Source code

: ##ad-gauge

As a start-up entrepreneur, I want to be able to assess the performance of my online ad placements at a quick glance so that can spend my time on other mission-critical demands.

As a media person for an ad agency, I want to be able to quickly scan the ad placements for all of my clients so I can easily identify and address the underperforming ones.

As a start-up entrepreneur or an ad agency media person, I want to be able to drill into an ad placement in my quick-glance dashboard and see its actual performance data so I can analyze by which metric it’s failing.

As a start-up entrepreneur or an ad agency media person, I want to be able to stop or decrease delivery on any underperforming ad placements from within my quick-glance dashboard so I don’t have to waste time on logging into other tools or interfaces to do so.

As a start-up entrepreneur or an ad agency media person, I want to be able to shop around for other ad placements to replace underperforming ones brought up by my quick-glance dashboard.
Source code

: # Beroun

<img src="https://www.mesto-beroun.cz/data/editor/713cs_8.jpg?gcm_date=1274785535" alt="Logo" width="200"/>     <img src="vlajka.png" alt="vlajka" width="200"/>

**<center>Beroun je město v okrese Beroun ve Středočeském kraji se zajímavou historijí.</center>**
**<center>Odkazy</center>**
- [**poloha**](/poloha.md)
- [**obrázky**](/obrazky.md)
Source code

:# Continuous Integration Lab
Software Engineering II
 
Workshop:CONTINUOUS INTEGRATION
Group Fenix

*EXERCISE DIRECTIONS*
Word for word, copy the listing above in its entirety.

*ANSWER BOX*
Source code

: ##ad-gauge

As a start-up entrepreneur, I want to be able to assess the performance of my online ad placements at a quick glance so that can spend my time on other mission-critical demands.

As a media person for an ad agency, I want to be able to quickly scan the ad placements for all of my clients so I can easily identify and address the underperforming ones.

As a start-up entrepreneur or an ad agency media person, I want to be able to drill into an ad placement in my quick-glance dashboard and see its actual performance data so I can analyze by which metric it’s failing.

As a start-up entrepreneur or an ad agency media person, I want to be able to stop or decrease delivery on any underperforming ad placements from within my quick-glance dashboard so I don’t have to waste time on logging into other tools or interfaces to do so.

As a start-up entrepreneur or an ad agency media person, I want to be able to shop around for other ad placements to replace underperforming ones brought up by my quick-glance dashboard.
Source code

: # Beroun

<img src="https://www.mesto-beroun.cz/data/editor/713cs_8.jpg?gcm_date=1274785535" alt="Logo" width="200"/>     <img src="vlajka.png" alt="vlajka" width="200"/>

**<center>Beroun je město v okrese Beroun ve Středočeském kraji se zajímavou historijí.</center>**
**<center>Odkazy</center>**
- [**poloha**](/poloha.md)
- [**obrázky**](/obrazky.md)
Source code

:# Continuous Integration Lab
Software Engineering II
 
Workshop:CONTINUOUS INTEGRATION
Group Fenix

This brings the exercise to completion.